The program will take some time depending on the CPU power and available memory to complete the job. If everything goes without errors, the final assembled contigs will be stored in contigs.fasta file. In this file, contigs are saved in a sorted manner, with the longest contig first. Remember, these contigs can be positive or negative strands. We have to check the orientation comparing them with the reference sequence.

**TODO: What is the length of the longest contig generated?

De novo assembly using IDBA_UD

Now let us try running IDBA UD.

cd ~/DeNovo/SARS-CoV-2/IDBA_UD/

Though it is an assembly program for high throughput reads, IDBA_UD works only with fasta files(not fastq). It will not consider the quality of the reads while assembling. So… we have to convert reads from fastq to fasta and submit them to IDBA_UD.
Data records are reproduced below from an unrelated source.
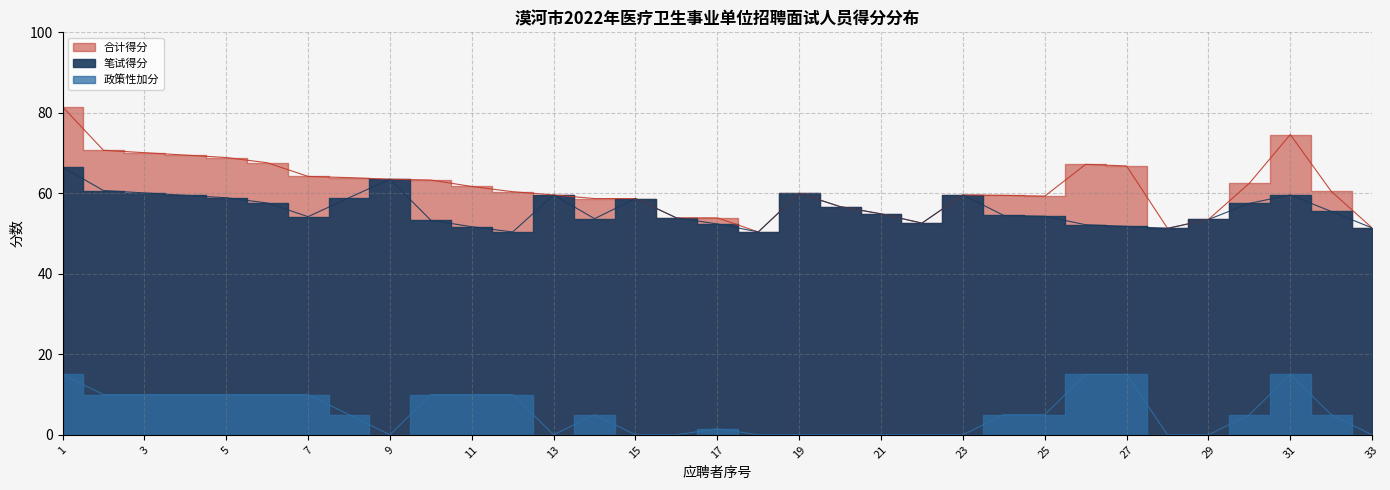

Reading left to right, list all the values displayed in this chart.

笔试得分: 1=66.5	2=60.7	3=60.1	4=59.5	5=58.9	6=57.6	7=54.2	8=58.9	9=63.5	10=53.3	11=51.7	12=50.4	13=59.6	14=53.7	15=58.7	16=53.9	17=52.4	18=50.4	19=60.0	20=56.7	21=54.9	22=52.6	23=59.6	24=54.5	25=54.3	26=52.2	27=51.8	28=51.3	29=53.5	30=57.5	31=59.6	32=55.5	33=51.4
政策性加分: 1=15.0	2=10.0	3=10.0	4=10.0	5=10.0	6=10.0	7=10.0	8=5.0	9=0.0	10=10.0	11=10.0	12=10.0	13=0.0	14=5.0	15=0.0	16=0.0	17=1.5	18=0.0	19=0.0	20=0.0	21=0.0	22=0.0	23=0.0	24=5.0	25=5.0	26=15.0	27=15.0	28=0.0	29=0.0	30=5.0	31=15.0	32=5.0	33=0.0
合计得分: 1=81.5	2=70.7	3=70.1	4=69.5	5=68.9	6=67.6	7=64.2	8=63.9	9=63.5	10=63.3	11=61.7	12=60.4	13=59.6	14=58.7	15=58.7	16=53.9	17=53.9	18=50.4	19=60.0	20=56.7	21=54.9	22=52.6	23=59.6	24=59.5	25=59.3	26=67.2	27=66.8	28=51.3	29=53.5	30=62.5	31=74.6	32=60.5	33=51.4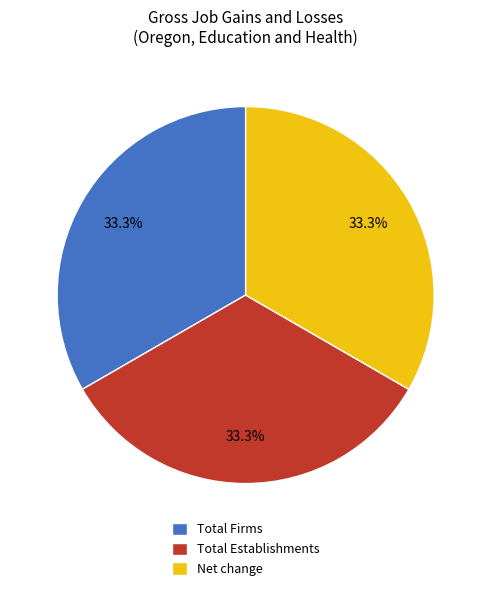

How many segments does this pie chart have?

3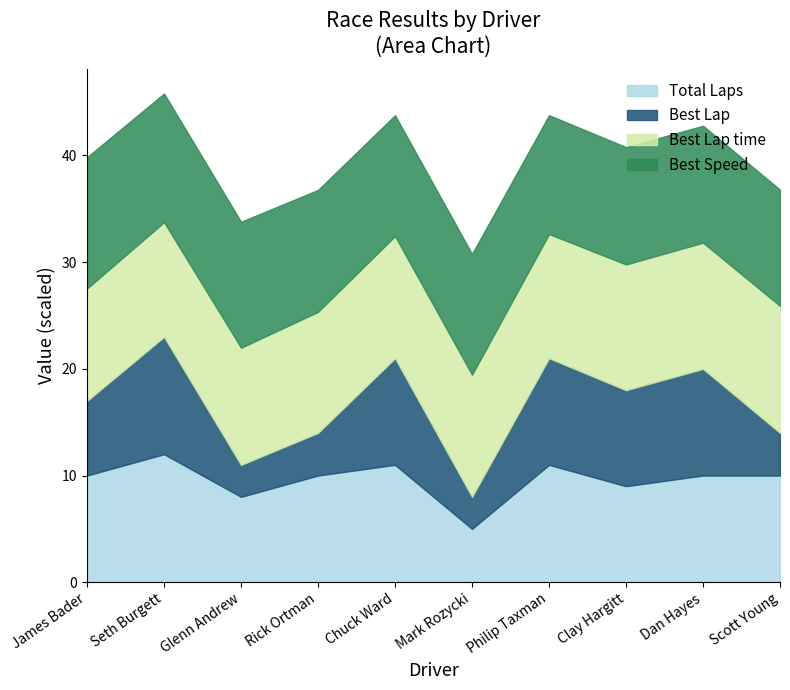

What is the value of the Best Lap point at the 10th from the left?

4.0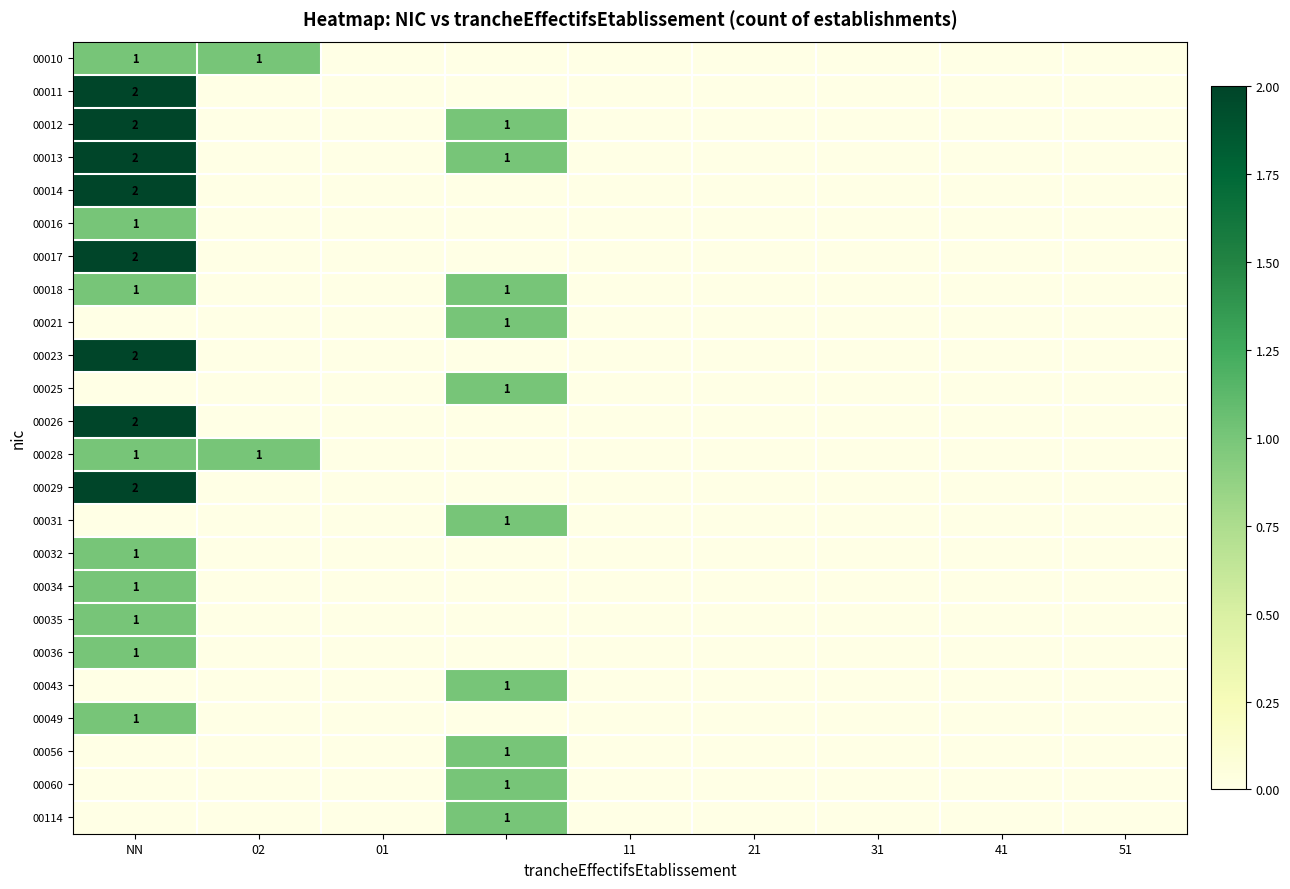

The 00034 series shows 1 at NN. True or false?

True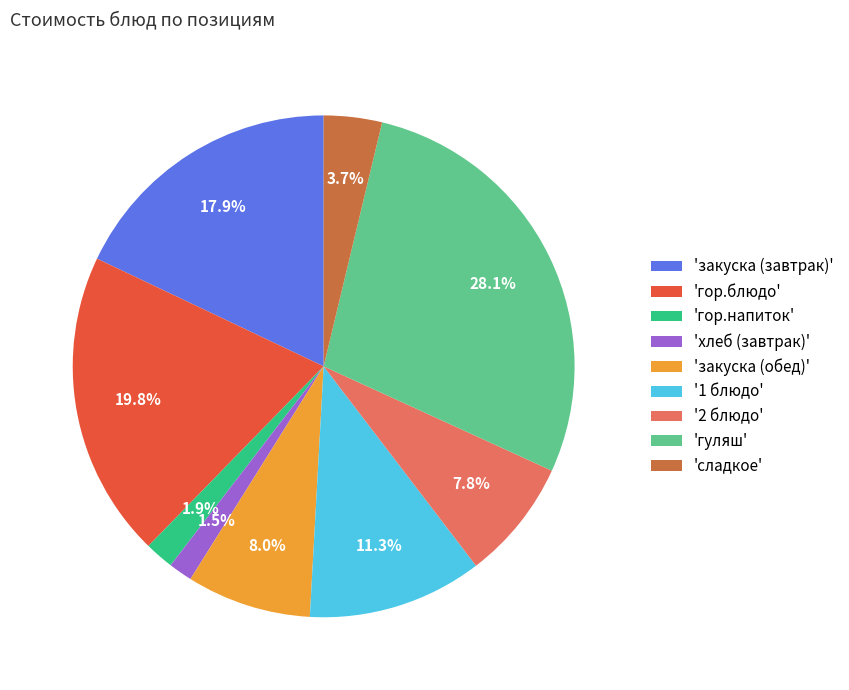

Which has a higher value, 'сладкое' or 'закуска (обед)'?

'закуска (обед)'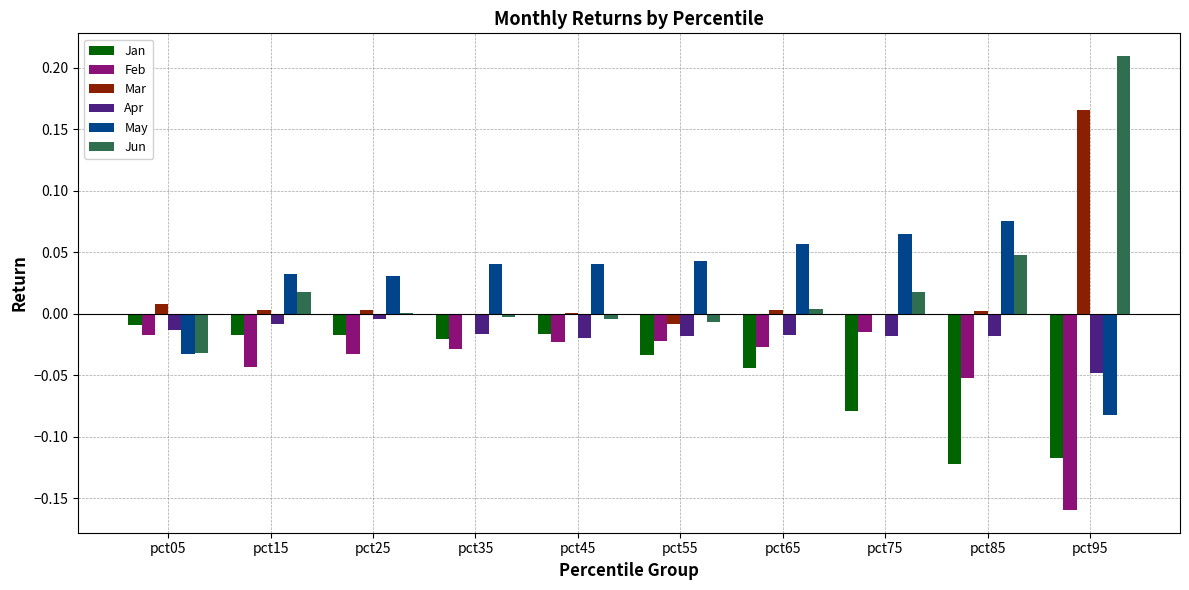

The Apr series shows -0.0 at pct15. True or false?

True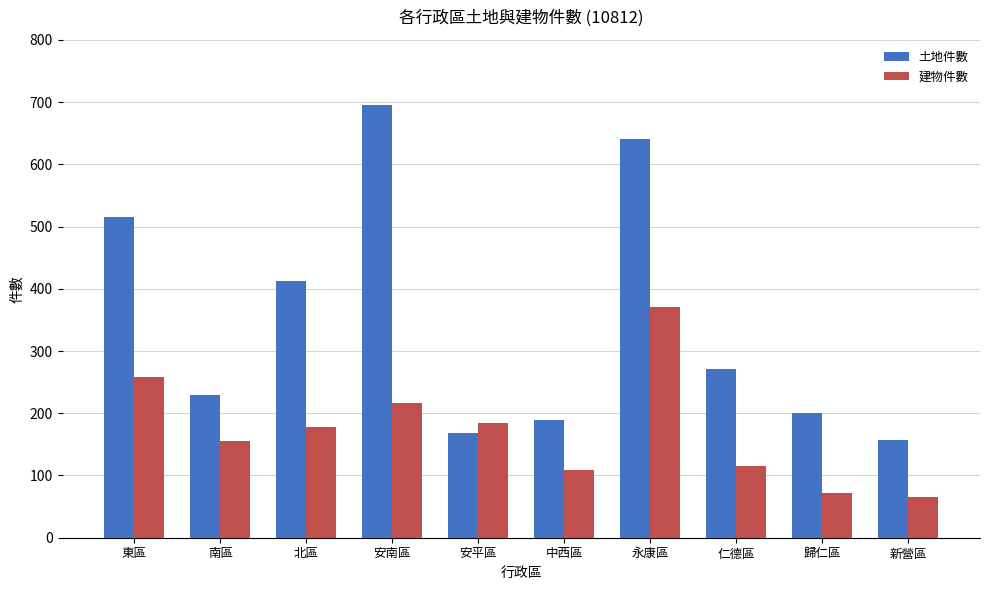

At how many categories does at least one series exceed 594?

2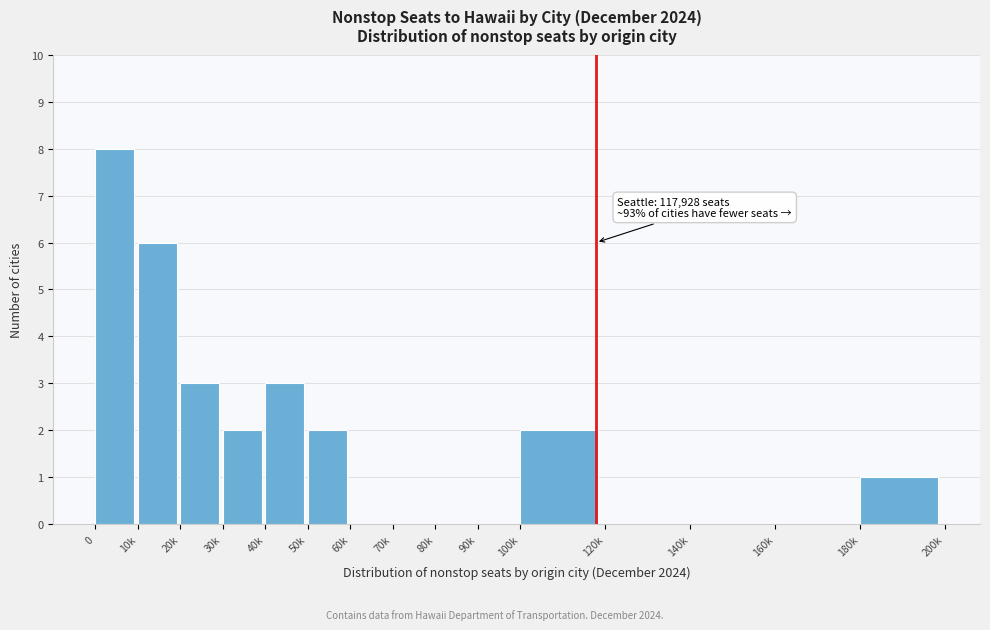

Reading left to right, what are all the values shown in this chart?

0=8	10k=6	20k=3	30k=2	40k=3	50k=2	60k=0	70k=0	80k=0	90k=0	100k=2	120k=0	140k=0	160k=0	180k=1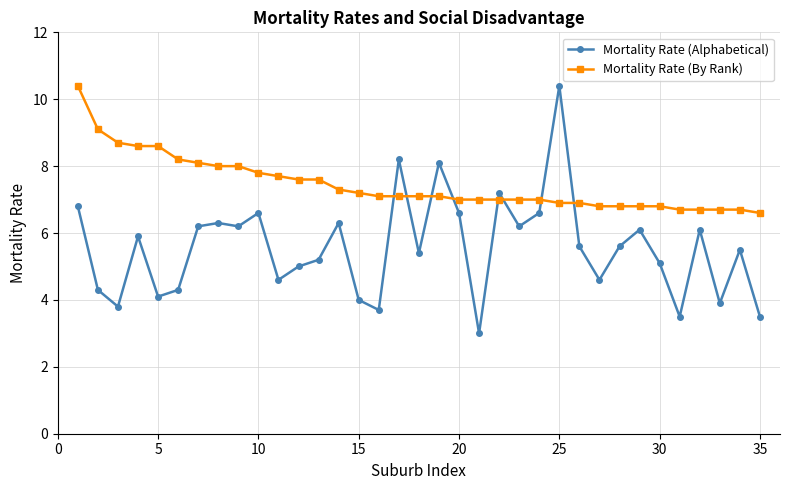

Reading left to right, transcribe all the data shown in this chart.

Mortality Rate (Alphabetical): 6.8	4.3	3.8	5.9	4.1	4.3	6.2	6.3	6.2	6.6	4.6	5.0	5.2	6.3	4.0	3.7	8.2	5.4	8.1	6.6	3.0	7.2	6.2	6.6	10.4	5.6	4.6	5.6	6.1	5.1	3.5	6.1	3.9	5.5	3.5
Mortality Rate (By Rank): 10.4	9.1	8.7	8.6	8.6	8.2	8.1	8.0	8.0	7.8	7.7	7.6	7.6	7.3	7.2	7.1	7.1	7.1	7.1	7.0	7.0	7.0	7.0	7.0	6.9	6.9	6.8	6.8	6.8	6.8	6.7	6.7	6.7	6.7	6.6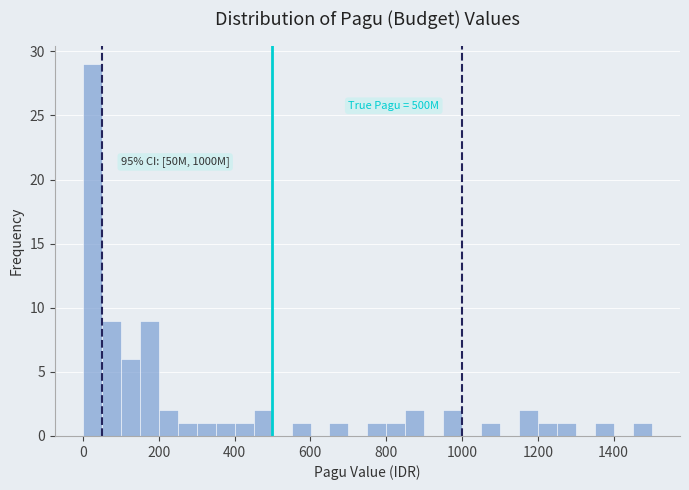

Around what value on the x-axis is the tallest bar? Give the approximate position of its centre, as read against the axis.

20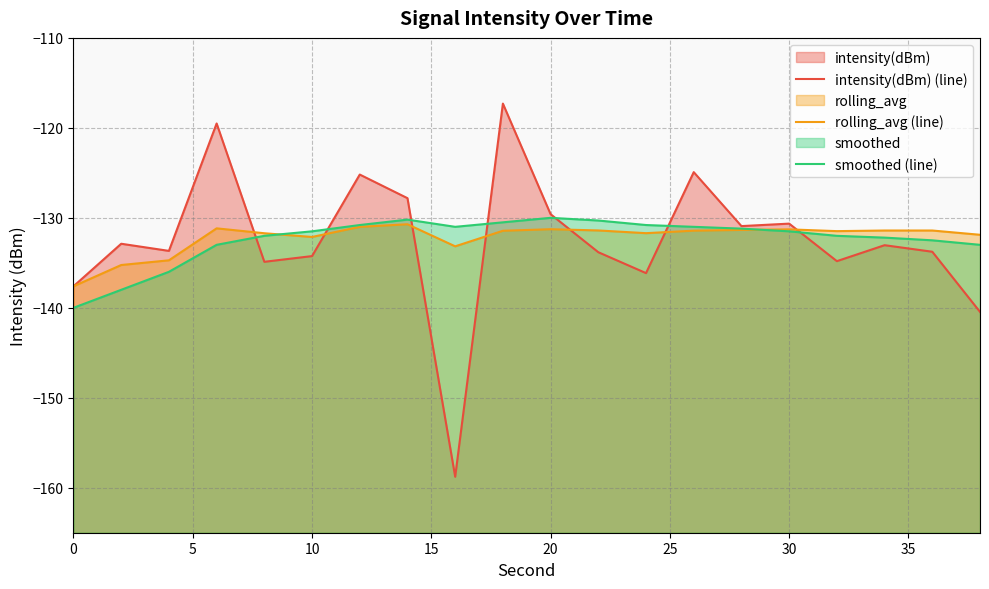

True or false: smoothed (line) has more than 1 points higher than both neighbors.

True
fq2fa --merge ../SRR21065613_1_val_1.fq ../SRR21065613_2_val_2.fq reads.fa

Now run IDBA program

idba_ud --mink=21 --maxk=81 step=10 -r reads.fa -o . --num_threads=4

Here

• fq2fa: program to convert reads from fastq to fasta

• mink: minimum k-mer size
• maxk: maximum k-mer size
• step: k-mer size increment
• r: input reads
• o: output directory
• num_threads: number of processing threads to run the program

The final results will be stored in contig.fa file in the current directory.

**TODO: Check the length of the longest contig.

De novo assembly using ABYSS

Go to the Abyss directory

cd ~/DeNovo/SARS-CoV-2/Abyss/

Run Abyss assembler

abyss-pe k=51 n=4 in='../SRR21065613_1_val_1.fq ../SRR21065613_2_val_2.fq' name=Abyss-51 B=2G

Here

• k: k-mer size
• n: number of threads to use
• in: input reads
• name: output name

As you notice from above, the abyss assembler works with one k-mer at a time. Since we do not know the optimal k-mer size for our data it is advisable to use various k-mer sizes. Use the below for loop to run the program with different k-mers.

for k in 41 51 61 71 81; 
	do 
	abyss-pe k=$k n=4 in='../SRR21065613_1_val_1.fq ../SRR21065613_2_val_2.fq' name=Abyss-$k B=2G; 
done

This will run abyss with k-mer sizes from 41 to 81 with the increment of 10 and save the output in corresponding files. To get the assembly stats, run

abyss-fac *-contigs.fa

Now combine all the contigs generated by different kmer sizes

cat Abyss*-unitigs.fa > Abyss-contigs.fa

**TODO: Check the length of the longest contig.